Das Wall Street Journal berichtet, dass Trump Vorbereitungen für eine mehrmonatige Blockade der Straße von Hormus angeordnet hat, um den Iran wirtschaftlich zu erwürgen. Die Blockade wird jedoch zu Rekordölpreisen führen und weltweit Inflation auslösen, insbesondere in Entwicklungsländern.

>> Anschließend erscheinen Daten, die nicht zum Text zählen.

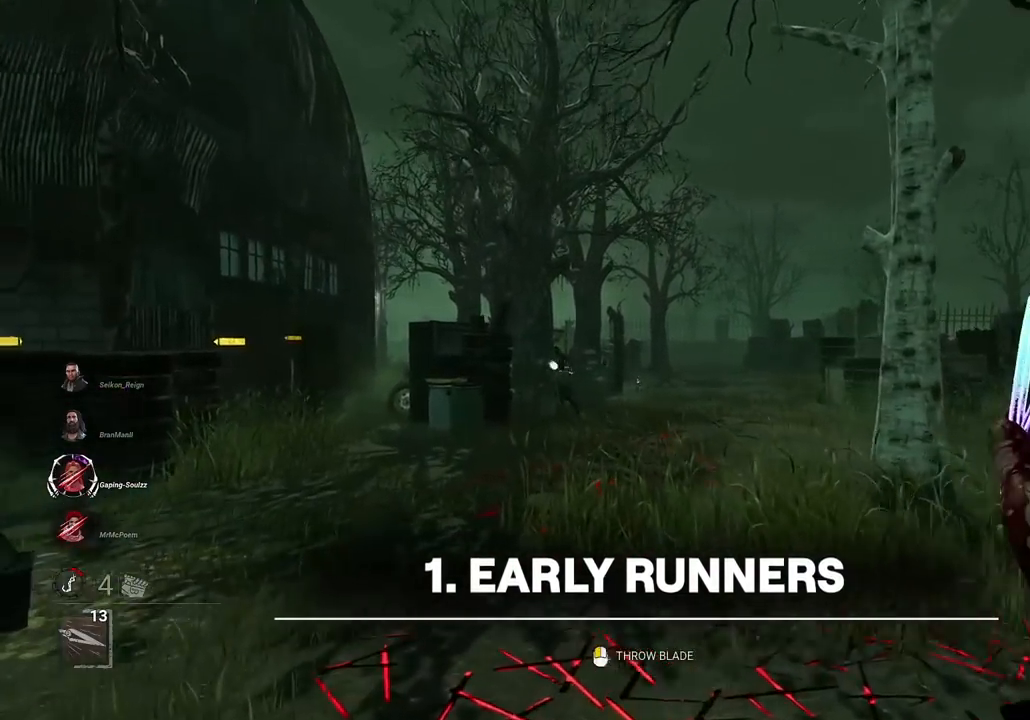
{"keys": ["a", "w"], "mouse": ["right"], "events": [[100, "a", "down"], [150, "a", "up"], [334, "a", "down"]]}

Eine lange Blockade des Iran: Eine Strategie, die die Weltwirtschaft neu gestalten wird

Einleitung

Am 29. April 2026 erfuhr die Welt von einer neuen Wendung im Nahostkonflikt. Das Wall Street Journal berichtete unter Berufung auf US-Beamte, dass Präsident Donald Trump seine Berater angewiesen habe, eine lange, mehrmonatige Blockade des Iran vorzubereiten. Die Rechnung ist einfach: Die wirtschaftliche Erdrosselung Teherans wird es zur Kapitulation zwingen, während die Wiederaufnahme von Bombardements oder ein Rückzug aus dem Konflikt dem Weißen Haus riskanter erscheinen.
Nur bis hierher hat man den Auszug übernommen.